▸ **Exercise material**
**********

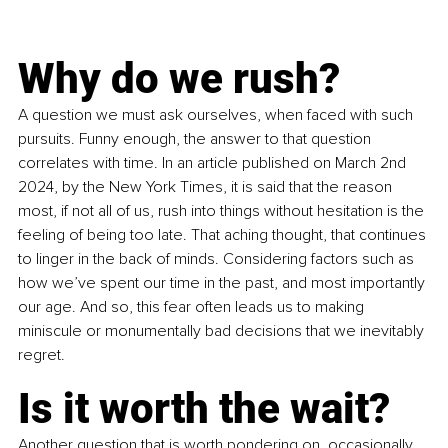
Why do we rush?
A question we must ask ourselves, when faced with such 
pursuits. Funny enough, the answer to that question 
correlates with time. In an article published on March 2nd 
2024, by the New York Times, it is said that the reason 
most, if not all of us, rush into things without hesitation is the 
feeling of being too late. That aching thought, that continues 
to linger in the back of minds. Considering factors such as 
how we’ve spent our time in the past, and most importantly 
our age. And so, this fear often leads us to making 
miniscule or monumentally bad decisions that we inevitably 
regret. 
Is it worth the wait?
Another question that is worth pondering on, occasionally. 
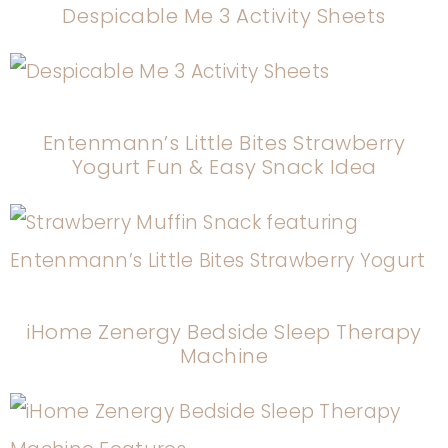
Despicable Me 3 Activity Sheets
Entenmann’s Little Bites Strawberry
Yogurt Fun & Easy Snack Idea
iHome Zenergy Bedside Sleep Therapy
Machine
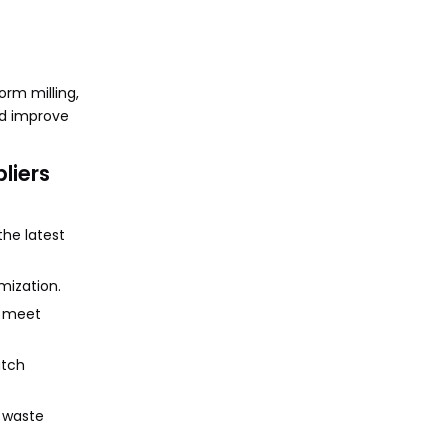
rm milling,
and improve
liers
the latest
mization.
s meet
atch
d waste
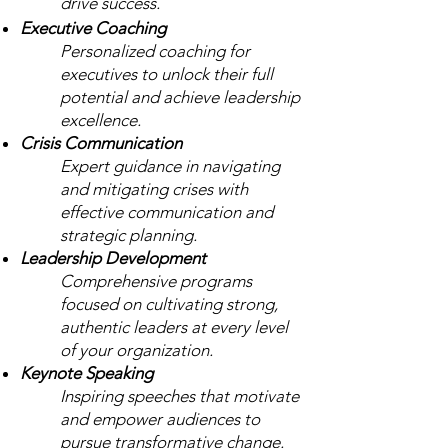
drive success.
Executive Coaching
Personalized coaching for
executives to unlock their full
potential and achieve leadership
excellence.
Crisis Communication
Expert guidance in navigating
and mitigating crises with
effective communication and
strategic planning.
Leadership Development
Comprehensive programs
focused on cultivating strong,
authentic leaders at every level
of your organization.
Keynote Speaking
Inspiring speeches that motivate
and empower audiences to
pursue transformative change.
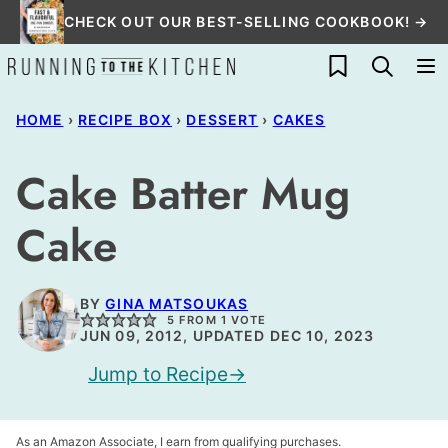
Skip
CHECK OUT OUR BEST-SELLING COOKBOOK! →
to
My Favorites
content
HOME
›
RECIPE BOX
›
DESSERT
›
CAKES
Cake Batter Mug
Cake
BY
GINA MATSOUKAS
5
FROM 1 VOTE
JUN 09, 2012, UPDATED DEC 10, 2023
Jump to Recipe
As an Amazon Associate, I earn from qualifying purchases.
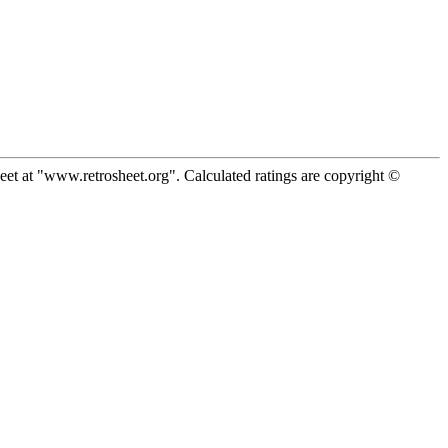
eet at "www.retrosheet.org". Calculated ratings are copyright ©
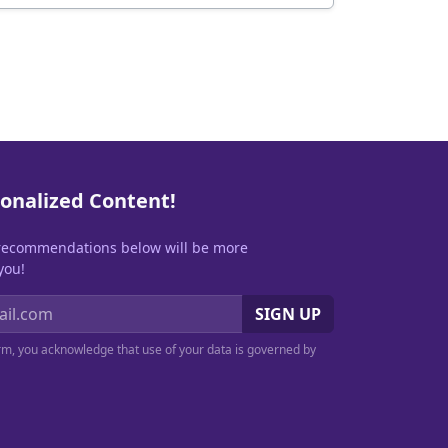
onalized Content!
recommendations below will be more
you!
SIGN UP
orm, you acknowledge that use of your data is governed by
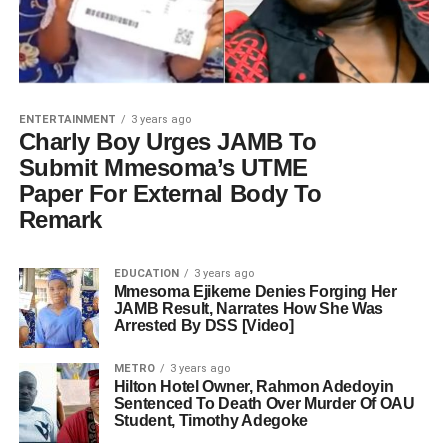
ENTERTAINMENT
3 years ago
Charly Boy Urges JAMB To
Submit Mmesoma’s UTME
Paper For External Body To
Remark
EDUCATION
3 years ago
Mmesoma Ejikeme Denies Forging Her
JAMB Result, Narrates How She Was
Arrested By DSS [Video]
METRO
3 years ago
Hilton Hotel Owner, Rahmon Adedoyin
Sentenced To Death Over Murder Of OAU
Student, Timothy Adegoke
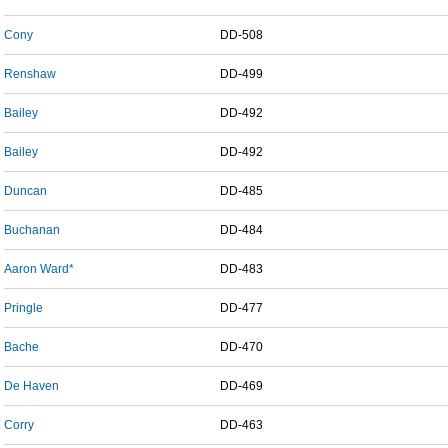
Cony
DD-508
Renshaw
DD-499
Bailey
DD-492
Bailey
DD-492
Duncan
DD-485
Buchanan
DD-484
Aaron Ward*
DD-483
Pringle
DD-477
Bache
DD-470
De Haven
DD-469
Corry
DD-463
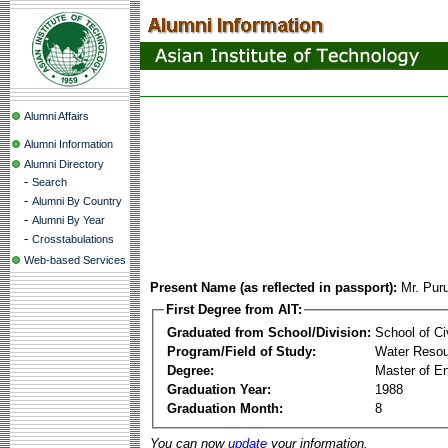
Alumni Affairs
Alumni Information
Alumni Directory
-
Search
-
Alumni By Country
-
Alumni By Year
-
Crosstabulations
Web-based Services
Present Name (as reflected in passport):
Mr. Pur
First Degree from AIT:
Graduated from School/Division:
School of Ci
Program/Field of Study:
Water Resou
Degree:
Master of En
Graduation Year:
1988
Graduation Month:
8
You can now
update
your information.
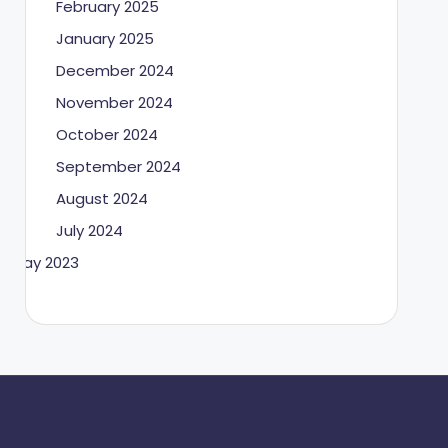
February 2025
January 2025
December 2024
November 2024
October 2024
September 2024
August 2024
July 2024
May 2023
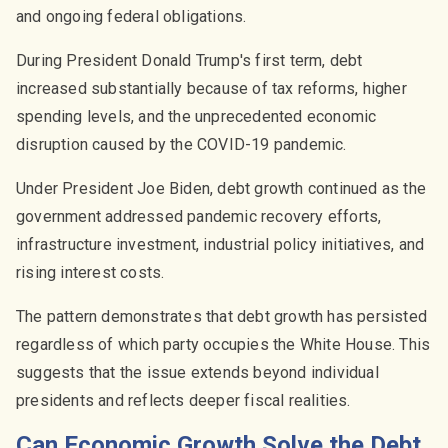
and ongoing federal obligations.
During President Donald Trump's first term, debt
increased substantially because of tax reforms, higher
spending levels, and the unprecedented economic
disruption caused by the COVID-19 pandemic.
Under President Joe Biden, debt growth continued as the
government addressed pandemic recovery efforts,
infrastructure investment, industrial policy initiatives, and
rising interest costs.
The pattern demonstrates that debt growth has persisted
regardless of which party occupies the White House. This
suggests that the issue extends beyond individual
presidents and reflects deeper fiscal realities.
Can Economic Growth Solve the Debt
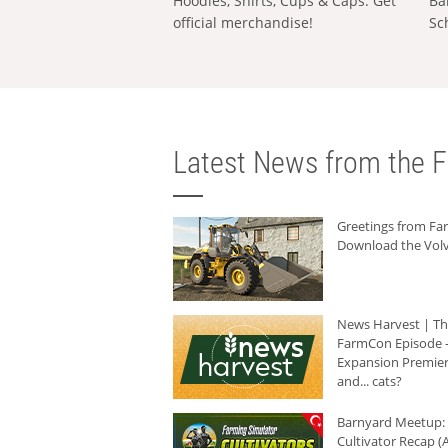
Hoodies, Shirts, Cups & Caps: Get
Ba
official merchandise!
Sc
Latest News from the F
Greetings from F
Download the Volv
News Harvest | T
FarmCon Episode -
Expansion Premier
and... cats?
Barnyard Meetup:
Cultivator Recap (A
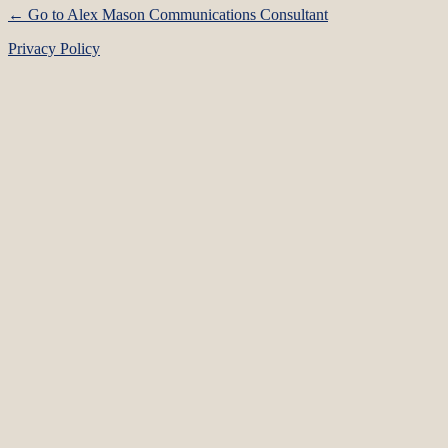
← Go to Alex Mason Communications Consultant
Privacy Policy
Language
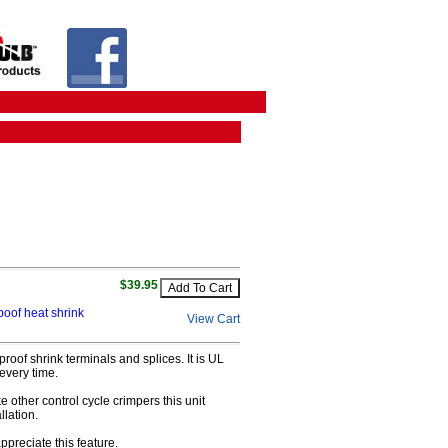
$39.95
poof heat shrink
View Cart
roof shrink terminals and splices. It is UL
 every time.
ke other control cycle crimpers this unit
llation.
appreciate this feature.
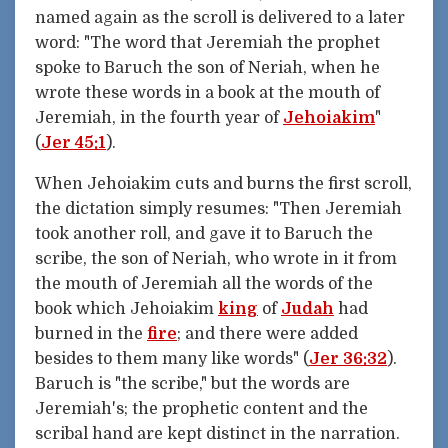
named again as the scroll is delivered to a later
word: "The word that Jeremiah the prophet
spoke to Baruch the son of Neriah, when he
wrote these words in a book at the mouth of
Jeremiah, in the fourth year of
Jehoiakim
"
(
Jer 45:1
).
When Jehoiakim cuts and burns the first scroll,
the dictation simply resumes: "Then Jeremiah
took another roll, and gave it to Baruch the
scribe, the son of Neriah, who wrote in it from
the mouth of Jeremiah all the words of the
book which Jehoiakim
king
of
Judah
had
burned in the
fire
; and there were added
besides to them many like words" (
Jer 36:32
).
Baruch is "the scribe," but the words are
Jeremiah's; the prophetic content and the
scribal hand are kept distinct in the narration.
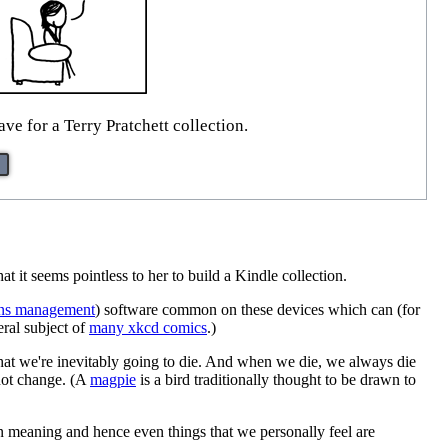
e for a Terry Pratchett collection.
at it seems pointless to her to build a Kindle collection.
tions management
) software common on these devices which can (for
al subject of
many xkcd comics
.)
 that we're inevitably going to die. And when we die, we always die
 not change. (A
magpie
is a bird traditionally thought to be drawn to
n meaning and hence even things that we personally feel are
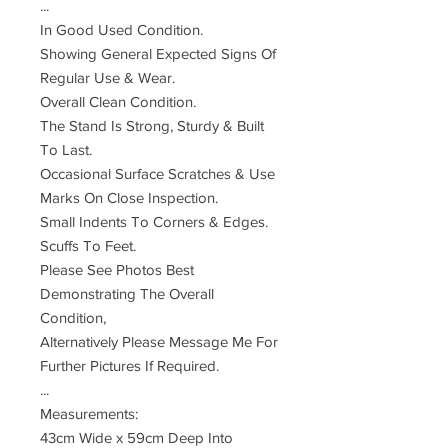
...
In Good Used Condition.
Showing General Expected Signs Of
Regular Use & Wear.
Overall Clean Condition.
The Stand Is Strong, Sturdy & Built
To Last.
Occasional Surface Scratches & Use
Marks On Close Inspection.
Small Indents To Corners & Edges.
Scuffs To Feet.
Please See Photos Best
Demonstrating The Overall
Condition,
Alternatively Please Message Me For
Further Pictures If Required.
...
Measurements:
43cm Wide x 59cm Deep Into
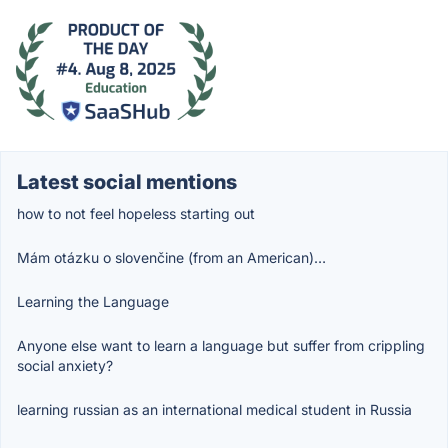
Latest social mentions
how to not feel hopeless starting out
Mám otázku o slovenčine (from an American)…
Learning the Language
Anyone else want to learn a language but suffer from crippling
social anxiety?
learning russian as an international medical student in Russia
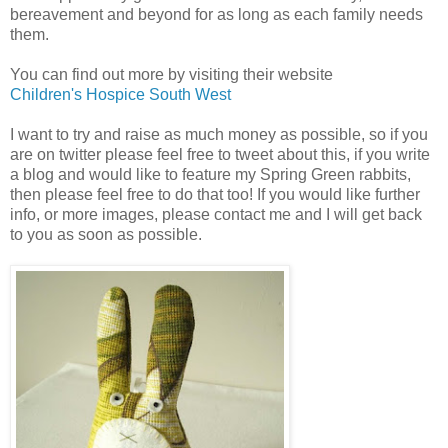
bereavement and beyond for as long as each family needs
them.
You can find out more by visiting their website
Children's Hospice South West
I want to try and raise as much money as possible, so if you
are on twitter please feel free to tweet about this, if you write
a blog and would like to feature my Spring Green rabbits,
then please feel free to do that too! If you would like further
info, or more images, please contact me and I will get back
to you as soon as possible.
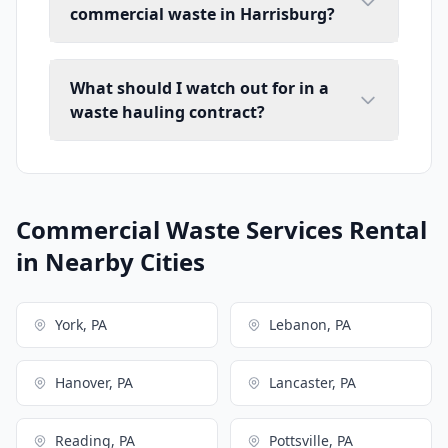
commercial waste in Harrisburg?
What should I watch out for in a
waste hauling contract?
Commercial Waste Services Rental
in Nearby Cities
York, PA
Lebanon, PA
Hanover, PA
Lancaster, PA
Reading, PA
Pottsville, PA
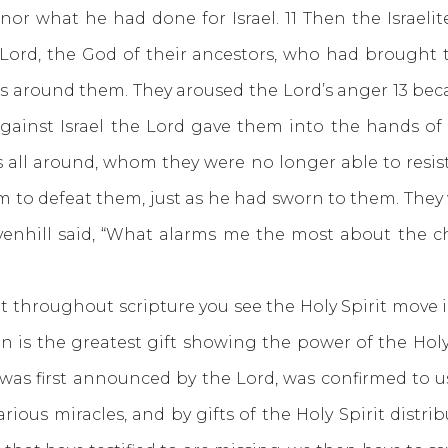
 what he had done for Israel. 11 Then the Israelite
e Lord, the God of their ancestors, who had brought
s around them. They aroused the Lord’s anger 13 bec
against Israel the Lord gave them into the hands o
all around, whom they were no longer able to resist.
 to defeat them, just as he had sworn to them. They w
avenhill said, “What alarms me the most about the ch
oughout scripture you see the Holy Spirit move in p
n is the greatest gift showing the power of the Holy 
 was first announced by the Lord, was confirmed to 
arious miracles, and by gifts of the Holy Spirit distrib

**********

▸ **To-do item**
Go through the entries. Report every line that contains the word "things".

▸ **Problem solution**
most, if not all of us, rush into things without hesitation is the 
n meaning and hence even things that we personally feel are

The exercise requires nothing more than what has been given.